Parkes Weber syndrome (F. Parkes Weber; synonym: syndrome of Klippel - Trenaunay, osteoreparation varicose nevus, hypertrophic generictake) is characterized by the following three symptoms. 1. Flat angioma skin, single or multiple, different size and shape, located more often unilaterally on the face, trunk or limbs. 2. Widespread or limited expansion and hypertrophy of the venous (less arterial) blood vessels and capillaries with education angiomatous growths on the bottom (at least upper limbs. Between surface and deep vessels are arterio-venous anastomoses. 3. Hyperplasia of the soft tissues and bones of the affected limb (a symptom of a non-permanent). Limb lengthening a few inches and increases in volume, the skin on it condenses, with some difficulty folds of fat, skin temperature and sweating increased, develops hypertrichosis; places are marked valikoobraznye, protruding above the skin swelling bluish-red colour, formed due to the expansion of veins. While long walk limb swells. As a complication may develop ulcers.
A congenital disease, often manifests itself in childhood. The pathogenesis is unclear. Some authors to highlight congenital developmental delay and dysplasia vessels, bones and soft tissue, others change tissues due hypervascularization, third - primary lesion sympathetic nodes and vegetative centers, causing tissue, including vascular changes.

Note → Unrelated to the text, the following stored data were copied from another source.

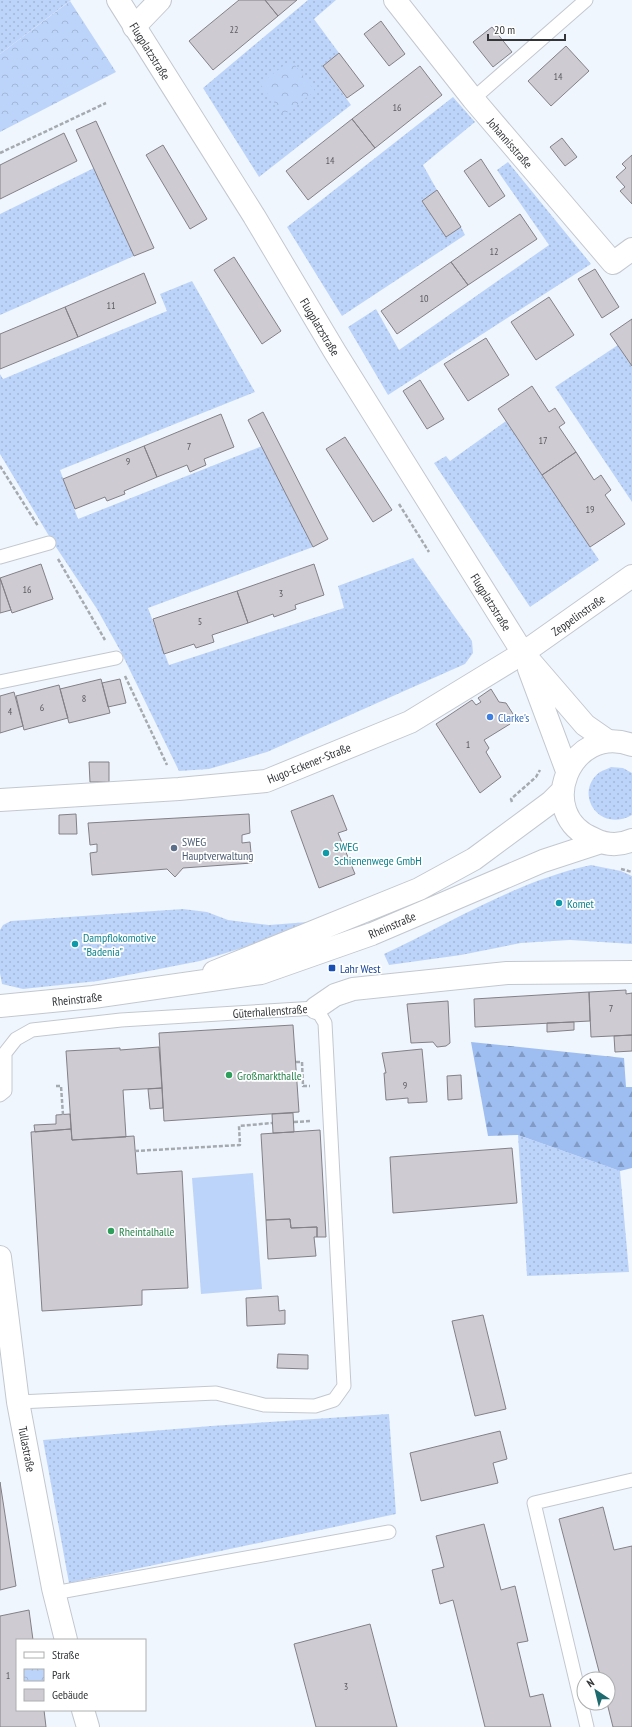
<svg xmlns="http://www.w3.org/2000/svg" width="632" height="1727" font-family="'PT Sans Narrow',sans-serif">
<defs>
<pattern id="grass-dots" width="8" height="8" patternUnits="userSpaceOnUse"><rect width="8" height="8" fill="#bdd4fa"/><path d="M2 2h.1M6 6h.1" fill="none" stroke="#a3b7d7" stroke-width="1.8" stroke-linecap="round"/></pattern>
<pattern id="forest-firs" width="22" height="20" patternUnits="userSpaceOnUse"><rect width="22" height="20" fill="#9ebef2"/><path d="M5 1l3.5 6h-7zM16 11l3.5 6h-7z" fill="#819bc5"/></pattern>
<pattern id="park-crowns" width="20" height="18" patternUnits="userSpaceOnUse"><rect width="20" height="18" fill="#bdd4fa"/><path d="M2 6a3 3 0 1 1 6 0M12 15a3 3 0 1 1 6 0" fill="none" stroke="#a3b7d7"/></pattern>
</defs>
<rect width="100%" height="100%" fill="#f0f6fe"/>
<path fill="url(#grass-dots)" d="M0 0H71L0 54Z
M308 0H336L314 19 339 53 323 66 351 105 259 177 203 88Z
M453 97 475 122 423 165 437 190 422 201 446 237 461 227 465 235 342 316 287 227Z
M508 162 591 264 388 395 348 327 376 309 399 350 549 245 497 170Z
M94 168 134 256 0 315V214Z
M192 281 255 392 60 470 78 519 262 446 313 547 148 608 169 665 344 608 338 586 413 558 472 641 473 653 465 664 267 752 209 769 179 771 121 652 97 609 52 541 0 454V374L3 379 167 311 160 294Z
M618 345 632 366V502L555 387Z
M506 421 599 560 530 607 434 463 446 456 450 461Z
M611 767 623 768 632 773V815C598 834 573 792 600 772 603 770 608 769 611 767Z
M591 865 621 871 632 876V944L570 940 521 943 461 955 389 965 384 954C452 922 517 881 591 865Z
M183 909 207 912 228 920 269 925 308 922 311 927 200 961 98 981 23 989 2 984 0 973V930L3 925 11 921Z
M518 1135 620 1171 629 1272 527 1276Z
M389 1414 396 1514 69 1583 43 1440 211 1426Z"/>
<path fill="url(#forest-firs)" d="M471 1042 624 1058 626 1087H632V1168L620 1171 518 1135 488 1136Z"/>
<path fill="url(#park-crowns)" d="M70 1 116 72 0 132V54Z
M291 60 315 91 284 115 260 84Z"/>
<path fill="#bdd4fa" d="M253 1173 262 1289 201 1294 192 1178Z"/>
<path fill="#cfcbd3" stroke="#838087" d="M239 0H265L278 16 213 70 189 41Z
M265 0H297L278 16Z
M381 21 405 54 389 66 364 34Z
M492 27 512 52 493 67 473 42Z
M566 46 589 71 551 106 528 81Z
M339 53 364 86 347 98 323 66Z
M420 66 442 95 375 148 352 119Z
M352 119 375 148 308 200 286 171Z
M96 121 154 248 134 256 76 130Z
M64 133 77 161 0 199V165Z
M562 138 577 157 565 166 550 147Z
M163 145 207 219 190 229 146 155Z
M632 155V204L620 191 625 187 616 177 626 168 622 164Z
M481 159 505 196 489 207 464 171Z
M437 190 461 227 446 237 422 201Z
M520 214 537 239 468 285 451 262Z
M234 257 281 331 262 344 214 270Z
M451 262 468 285 397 334 381 311Z
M595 269 619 307 602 318 578 279Z
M144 273 156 303 78 337 65 307Z
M549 297 574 335 536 360 511 322Z
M65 307 78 337 0 369V334Z
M632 319V366L610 334Z
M486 338 509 375 468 401 444 364Z
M420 380 444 419 427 429 403 391Z
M532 386 549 412 555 408 565 423 559 427 576 452 542 475 498 409Z
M263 412 328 539 313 547 248 420Z
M221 414 234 447 204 459 206 465 190 472 187 465 157 477 144 446Z
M345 437 392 510 373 522 326 449Z
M144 446 157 477 124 491 125 494 107 501 105 497 75 509 63 479Z
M576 452 594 480 601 475 611 490 605 495 625 524 590 547 542 475Z
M41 564 53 599 12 613 0 578Z
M314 564 324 595 295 605 296 609 274 617 273 614 248 623 237 591Z
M0 578 11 610 0 613Z
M237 591 248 623 212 635 214 642 196 648 194 644 164 654 153 619Z
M101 679 110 713 69 723 60 689Z
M120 679 126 703 108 707 102 683Z
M59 685 68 718 24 730 16 696Z
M491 689 499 702 506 703 513 714 510 724 484 740 489 748 486 752 501 777 480 793 436 724 472 700 476 705 481 702 478 698Z
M14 692 23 726 0 733V696Z
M89 762H109V782H90Z
M333 795 347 830 338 833 355 874 319 888 291 811Z
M76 814 77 834H59V815Z
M249 814 250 833 242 835V843L250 842 252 863 183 868 175 877 167 869 92 875 90 853 97 852V844L90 845 88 823Z
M626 990V994L632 993V1035L591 1037 589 992Z
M589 992 590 1021 475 1027 474 999Z
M448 1001 450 1043 446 1046 437 1047 433 1042 411 1043 407 1004Z
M574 1022V1030L547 1032V1023Z
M293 1025 299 1112 164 1121 159 1033Z
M632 1035V1051L615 1052 614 1036Z
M159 1047 162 1088 123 1090 126 1137 72 1140 66 1051 120 1048V1050Z
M422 1049 427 1102 408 1103V1098L386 1100 384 1073H386L382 1053Z
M461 1075 462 1099 448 1100 447 1076Z
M162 1088 163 1108 150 1109 148 1089Z
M293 1113 294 1132 273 1133 272 1114Z
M70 1114 71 1129 35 1132 34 1125 56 1124V1115Z
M71 1129 72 1140 134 1136 137 1174 182 1171 188 1288 142 1290V1305L42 1311 31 1132Z
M320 1130 326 1237H317V1227L291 1228 290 1219 266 1220 261 1134Z
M512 1148 517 1203 393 1213 390 1157Z
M290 1219 291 1228 317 1227V1237H314L316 1256 268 1259 266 1220Z
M278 1296 279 1311 285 1310V1324L247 1326 246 1298Z
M483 1315 506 1409 475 1416 452 1321Z
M278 1354 308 1355V1369L277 1368Z
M500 1431 507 1459 493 1463 498 1483 421 1501 410 1453Z
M0 1482 16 1586 0 1590Z
M603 1507 614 1550 632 1546V1727H613L607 1703 608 1679H601L559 1519Z
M484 1524 501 1590 515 1586 528 1641 517 1643 530 1697 543 1694 551 1727H485L453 1600 440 1604 432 1570 444 1567 436 1536Z
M29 1610 33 1640H17V1710H44L46 1727H0V1616Z
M370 1624 397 1727H316L294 1644Z"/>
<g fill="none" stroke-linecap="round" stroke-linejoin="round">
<defs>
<path id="lane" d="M473 99 586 0
M0 557 49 543
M0 682 116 658
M0 1095 5 1091V1053L16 1039 32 1030 121 1020 316 1008 325 1023 344 1386 334 1400 315 1406 264 1405 216 1393 18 1402
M54 1593 389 1532
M587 1727 534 1503 632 1480"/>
<path id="street" d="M395 0 473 99 613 263 632 249
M134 27 160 0
M0 800 179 789 266 781 410 722 523 653 632 576
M316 1008 335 995 353 989 507 973 632 972
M0 1257 18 1402 53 1588 66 1640
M83 1710 88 1727"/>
<path id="secondary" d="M118 0 254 216 335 352 523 653 585 725 608 741
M529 669 567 771
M632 745C570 722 533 815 594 839 606 845 619 846 632 840
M214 972 419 889 474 859 551 802 563 790
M0 1006 93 997 261 973 372 934 543 861 601 842"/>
</defs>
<use href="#lane" stroke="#c3c8d0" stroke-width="15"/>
<use href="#street" stroke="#c3c8d0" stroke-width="24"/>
<use href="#secondary" stroke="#c3c8d0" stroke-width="24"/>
<path stroke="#a5aab0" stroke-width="2.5" stroke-dasharray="4 2" stroke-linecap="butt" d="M0 153 106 103
M0 466 38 526
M399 504 429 552
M58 559 105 640
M125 676 167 765
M512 802 511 799 536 777 540 770
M621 869 632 872
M296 1062H302L303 1086H310
M56 1086H61L63 1115
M294 1122 311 1121
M135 1151 240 1145 239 1126 272 1123"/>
<use href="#lane" stroke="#fff" stroke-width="13"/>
<use href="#street" stroke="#fff" stroke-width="22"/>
<use href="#secondary" stroke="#fff" stroke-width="22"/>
</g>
<circle fill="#3f7fe0" stroke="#fff" stroke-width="1.5" cx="490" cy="717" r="4"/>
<circle fill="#5c6f8a" stroke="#fff" stroke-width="1.5" cx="174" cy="848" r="4"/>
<g fill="#0f9aa8" stroke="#fff" stroke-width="1.5">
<circle cx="326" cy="853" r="4"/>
<circle cx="559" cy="903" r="4"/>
<circle cx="75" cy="944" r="4"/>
</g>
<rect fill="#1a4fb4" stroke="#fff" stroke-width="1.5" x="328" y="964" width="8" height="8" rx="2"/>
<g fill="#2e9e5b" stroke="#fff" stroke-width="1.5">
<circle cx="229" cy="1075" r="4"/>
<circle cx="111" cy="1231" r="4"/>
</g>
<g text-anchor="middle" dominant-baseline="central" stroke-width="3.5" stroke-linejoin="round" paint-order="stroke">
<g font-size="10" fill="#5a5a5f">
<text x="234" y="29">22</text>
<text x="558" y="76">14</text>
<text x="397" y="107">16</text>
<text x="330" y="160">14</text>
<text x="494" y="251">12</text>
<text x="424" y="298">10</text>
<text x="111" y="305">11</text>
<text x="543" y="440">17</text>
<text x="189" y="446">7</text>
<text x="128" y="461">9</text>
<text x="590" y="509">19</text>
<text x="27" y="589">16</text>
<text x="281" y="593">3</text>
<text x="200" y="621">5</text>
<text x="84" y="698">8</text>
<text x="42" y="707">6</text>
<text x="10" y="711">4</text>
<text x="468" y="744">1</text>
<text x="611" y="1008">7</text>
<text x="405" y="1085">9</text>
<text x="8" y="1675">1</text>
<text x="346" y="1686">3</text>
</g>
<g font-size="12" fill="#333538" stroke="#fff">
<text transform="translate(150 51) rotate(58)">Flugplatzstraße</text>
<text transform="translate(510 143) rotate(49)">Johannisstraße</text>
<text transform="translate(320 327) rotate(59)">Flugplatzstraße</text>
<text transform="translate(491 602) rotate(58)">Flugplatzstraße</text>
<text transform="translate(578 615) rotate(-35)">Zeppelinstraße</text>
<text transform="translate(309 763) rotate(-22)">Hugo-Eckener-Straße</text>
<text transform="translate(392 925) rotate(-23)">Rheinstraße</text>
<text transform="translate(77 999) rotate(-6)">Rheinstraße</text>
<text transform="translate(270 1011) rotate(-4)">Güterhallenstraße</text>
<text transform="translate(27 1449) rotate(79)">Tullastraße</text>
</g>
<g font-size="12" fill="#366cbe" stroke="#fff" text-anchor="start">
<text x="498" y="717">Clarke's</text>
</g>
<g font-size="12" fill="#4e5e75" stroke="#fff" text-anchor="start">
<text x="182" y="841">SWEG<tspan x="182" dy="14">Hauptverwaltung</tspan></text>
</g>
<g font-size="12" fill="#0d838f" stroke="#fff" text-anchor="start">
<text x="334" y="846">SWEG<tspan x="334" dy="14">Schienenwege GmbH</tspan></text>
<text x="567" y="903">Komet</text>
<text x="83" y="937">Dampflokomotive<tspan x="83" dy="14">"Badenia"</tspan></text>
</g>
<g font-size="12" fill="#164399" stroke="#fff" text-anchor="start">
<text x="340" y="968">Lahr West</text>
</g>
<g font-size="12" fill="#27864d" stroke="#fff" text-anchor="start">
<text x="237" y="1075">Großmarkthalle</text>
<text x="119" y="1231">Rheintalhalle</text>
</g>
</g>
<rect x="16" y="1639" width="130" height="72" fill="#ffffff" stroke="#adaeaf"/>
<rect x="24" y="1652" width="20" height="6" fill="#ffffff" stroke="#adaeaf"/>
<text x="52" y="1659" font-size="12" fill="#333538">Straße</text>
<rect x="24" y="1669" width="20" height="12" fill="url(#park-crowns)" stroke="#adaeaf"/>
<text x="52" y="1679" font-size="12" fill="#333538">Park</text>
<rect x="24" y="1689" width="20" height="12" fill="#cfcbd3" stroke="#adaeaf"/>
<text x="52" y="1699" font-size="12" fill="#333538">Gebäude</text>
<g transform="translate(596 1691) rotate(325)"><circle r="19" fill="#ffffff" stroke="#adaeaf"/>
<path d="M0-3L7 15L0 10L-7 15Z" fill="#1d6a6f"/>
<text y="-6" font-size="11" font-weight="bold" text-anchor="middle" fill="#333538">N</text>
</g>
<path d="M488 34v6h77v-6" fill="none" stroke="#333538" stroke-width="2"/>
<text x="494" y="34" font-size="12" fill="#333538" stroke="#ffffff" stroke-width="3" paint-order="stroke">20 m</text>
</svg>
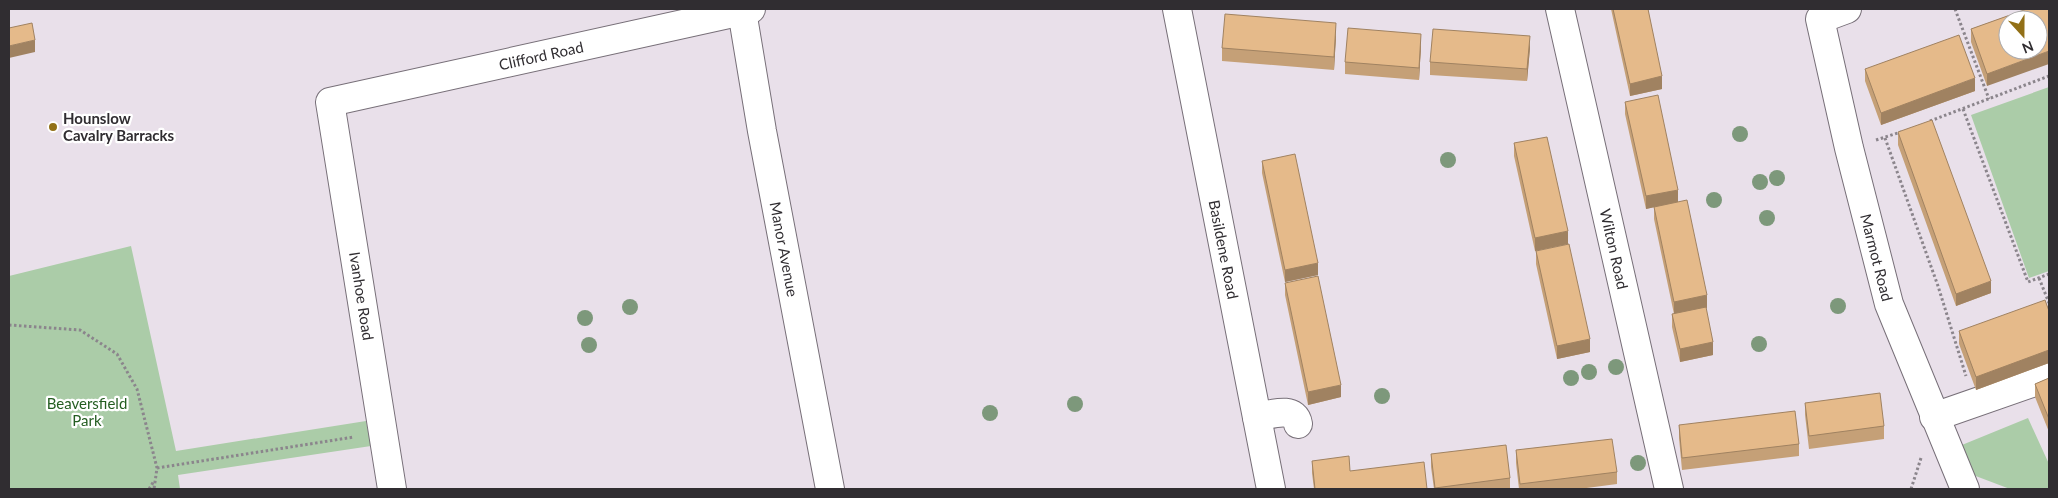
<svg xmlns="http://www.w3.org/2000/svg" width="2058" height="498" font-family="Lato,sans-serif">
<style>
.green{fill:#abcca8}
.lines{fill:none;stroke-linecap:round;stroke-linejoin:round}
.minor-casing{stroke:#776f78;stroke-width:30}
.path{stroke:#8b858c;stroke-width:3;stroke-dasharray:2.5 2.5;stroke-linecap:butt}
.minor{stroke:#fff;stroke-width:28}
.tree{fill:#7d987b}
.wall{fill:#c5a077}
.shaded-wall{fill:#a08261}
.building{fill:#e5ba8a;stroke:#a08261;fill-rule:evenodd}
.poi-dot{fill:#927017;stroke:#fff;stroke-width:2}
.labels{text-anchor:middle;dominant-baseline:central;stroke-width:4.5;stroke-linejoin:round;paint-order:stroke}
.street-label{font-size:15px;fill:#302d31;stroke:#fff}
.poi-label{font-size:15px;font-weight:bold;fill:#302d31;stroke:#fff;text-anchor:start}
.park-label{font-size:15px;fill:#245d21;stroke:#fff}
</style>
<rect width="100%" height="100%" fill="#e9e0ea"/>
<path class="green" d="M2049 87V271L2029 278 1971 115Z
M131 246 176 451 366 421 371 446 178 475 180 489H9V276Z
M2028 418 2049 464V489H2010L1973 475 1957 447Z"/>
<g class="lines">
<defs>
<g id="minor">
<path id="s1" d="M1177 9 1271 489"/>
<path id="s2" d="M1560 9 1669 489"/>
<path id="s3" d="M1847 9 1820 19 1849 148 1889 304 1965 489"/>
<path id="s4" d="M742 11 762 131 830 489"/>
<path d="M1257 417C1270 415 1295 405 1298 424"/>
<path d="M1934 417 2049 377"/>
<path id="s5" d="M392 489 330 102 751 9"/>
</g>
</defs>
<use href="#minor" class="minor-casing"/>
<path class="path" d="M1955 9 1989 99
M1963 109 2028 282 2049 274
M1930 121 2049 76
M1885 138 1938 286 1966 376
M1876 140 1901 132
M2039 278 2049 303
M9 325 80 330 117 354 137 389 157 468 154 489
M157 468 354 437
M149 489 154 481
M1911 489 1921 458"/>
<use href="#minor" class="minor"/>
</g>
<g class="tree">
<circle cx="1740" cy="134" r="8"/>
<circle cx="1448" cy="160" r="8"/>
<circle cx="1777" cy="178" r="8"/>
<circle cx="1760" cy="182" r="8"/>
<circle cx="1714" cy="200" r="8"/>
<circle cx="1767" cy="218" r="8"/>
<circle cx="1838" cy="306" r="8"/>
<circle cx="630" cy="307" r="8"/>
<circle cx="585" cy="318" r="8"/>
<circle cx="1759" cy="344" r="8"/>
<circle cx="589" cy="345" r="8"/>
<circle cx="1616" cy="367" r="8"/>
<circle cx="1589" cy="372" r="8"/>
<circle cx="1571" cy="378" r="8"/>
<circle cx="1382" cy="396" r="8"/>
<circle cx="1075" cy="404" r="8"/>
<circle cx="990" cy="413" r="8"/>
<circle cx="1638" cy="463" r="8"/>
</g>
<path class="wall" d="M1611 9H1648L1662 89 1630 96Z
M2027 9 1987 86 1971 42V29Z
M1336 36 1334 70 1222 61V48Z
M1421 46 1419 80 1345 74V62Z
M1530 48 1527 81 1430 75V62Z
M1865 69 1975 91 1881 125 1865 81Z
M1625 102 1678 202 1707 308H1706L1713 355 1680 362 1672 327V314H1674L1654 219V207L1646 209 1625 114Z
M1898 132 1991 293 1956 306 1898 145Z
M1514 143 1568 244 1535 251 1514 156Z
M1262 161 1318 275 1285 282 1262 173Z
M1536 251 1590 352 1557 359 1536 264Z
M1285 283 1341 397 1308 405 1285 295Z
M2049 311V363L1976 390 1959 344V331Z
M2049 378V432L2035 397V384Z
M1805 403 1884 426V439L1809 449 1805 415Z
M1679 425 1799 444V456L1682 470 1679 438Z
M1516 450 1617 472V484L1579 489H1519L1516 463Z
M1431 454 1510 478V489H1434L1431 467Z
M1312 461 1350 471 1427 489H1314L1312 473Z"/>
<path class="shaded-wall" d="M1336 23V36L1334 70V57Z
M1421 34V46L1419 80V68Z
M1530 36V48L1527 81V69Z
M35 40V52L9 58V46Z
M2049 51V64L1987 86V74Z
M1662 76V89L1630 96V84Z
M1975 78V91L1881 125V113Z
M1678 190V202L1646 209V196Z
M1568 231V244L1535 251V238Z
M1318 263V275L1285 282V270Z
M1991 281V293L1956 306V294Z
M1707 295V308L1674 314V302Z
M1590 339V352L1557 359V346Z
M1713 342V355L1680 362V349Z
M2049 350V363L1976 390V377Z
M1341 385V397L1308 405V392Z"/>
<path class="building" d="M1613 9H1648L1662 76 1630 84Z
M2027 9H2049V51L1987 74 1971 29ZM2008 20H2038V50H2008Z
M1225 14 1336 23 1334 57 1222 48Z
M32 23 35 40 9 46V28Z
M1348 28 1421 34 1419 68 1345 62Z
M1433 29 1530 36 1527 69 1430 62Z
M1959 35 1975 78 1881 113 1865 69Z
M1658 95 1678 190 1646 196 1625 102Z
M1932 120 1991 281 1956 294 1898 132Z
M1547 137 1568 231 1535 238 1514 143Z
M1295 154 1318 263 1285 270 1262 161Z
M1687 200 1707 295 1674 302 1654 207Z
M1569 244 1590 339 1557 346 1536 251Z
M1318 276 1341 385 1308 392 1285 283Z
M2045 300 2049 311V350L1976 377 1959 331Z
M1706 307 1713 342 1680 349 1672 314Z
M2049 378V419L2035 384Z
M1880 393 1884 426 1809 436 1805 403Z
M1795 411 1799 444 1682 458 1679 425Z
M1612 439 1617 472 1520 484 1516 450Z
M1506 445 1510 478 1435 488 1431 454Z
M1349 456 1350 471 1424 462 1427 489H1315L1312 461Z"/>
<circle class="poi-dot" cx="53" cy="127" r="5"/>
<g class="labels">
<g class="street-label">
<text stroke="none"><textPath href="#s5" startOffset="608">Clifford Road</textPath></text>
<text stroke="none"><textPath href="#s1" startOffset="245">Basildene Road</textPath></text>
<text stroke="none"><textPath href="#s2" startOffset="246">Wilton Road</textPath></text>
<text stroke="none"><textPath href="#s4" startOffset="242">Manor Avenue</textPath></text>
<text stroke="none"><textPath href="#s3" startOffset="274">Marmot Road</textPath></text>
<text transform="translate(362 296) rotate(81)">Ivanhoe Road</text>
</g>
<g class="poi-label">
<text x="63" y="118">Hounslow<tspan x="63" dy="17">Cavalry Barracks</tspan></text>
</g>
<g class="park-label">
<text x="87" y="403">Beaversfield<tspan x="87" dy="17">Park</tspan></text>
</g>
</g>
<rect width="2058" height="498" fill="none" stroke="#302d31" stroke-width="20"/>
<g transform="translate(2023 35) rotate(159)"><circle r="24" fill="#ffffff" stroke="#acabad"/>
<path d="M0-4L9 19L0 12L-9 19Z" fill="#927017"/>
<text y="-8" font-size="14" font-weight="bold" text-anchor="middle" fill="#302d31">N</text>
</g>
</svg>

The prognosis is poor due to the gradual development of heart failure. There are various trophic disorders tissue of the limbs, injuries can occur bleeding; there is also the susceptibility vascular wall of thrombogenesis.
Treatment. Excision or dressing dilated blood vessels and Anastasiya branches. Electrocoagulation and effective radiotherapy in cases where the vascular process is limited. To remove the capillary angiomas shown cryotherapy.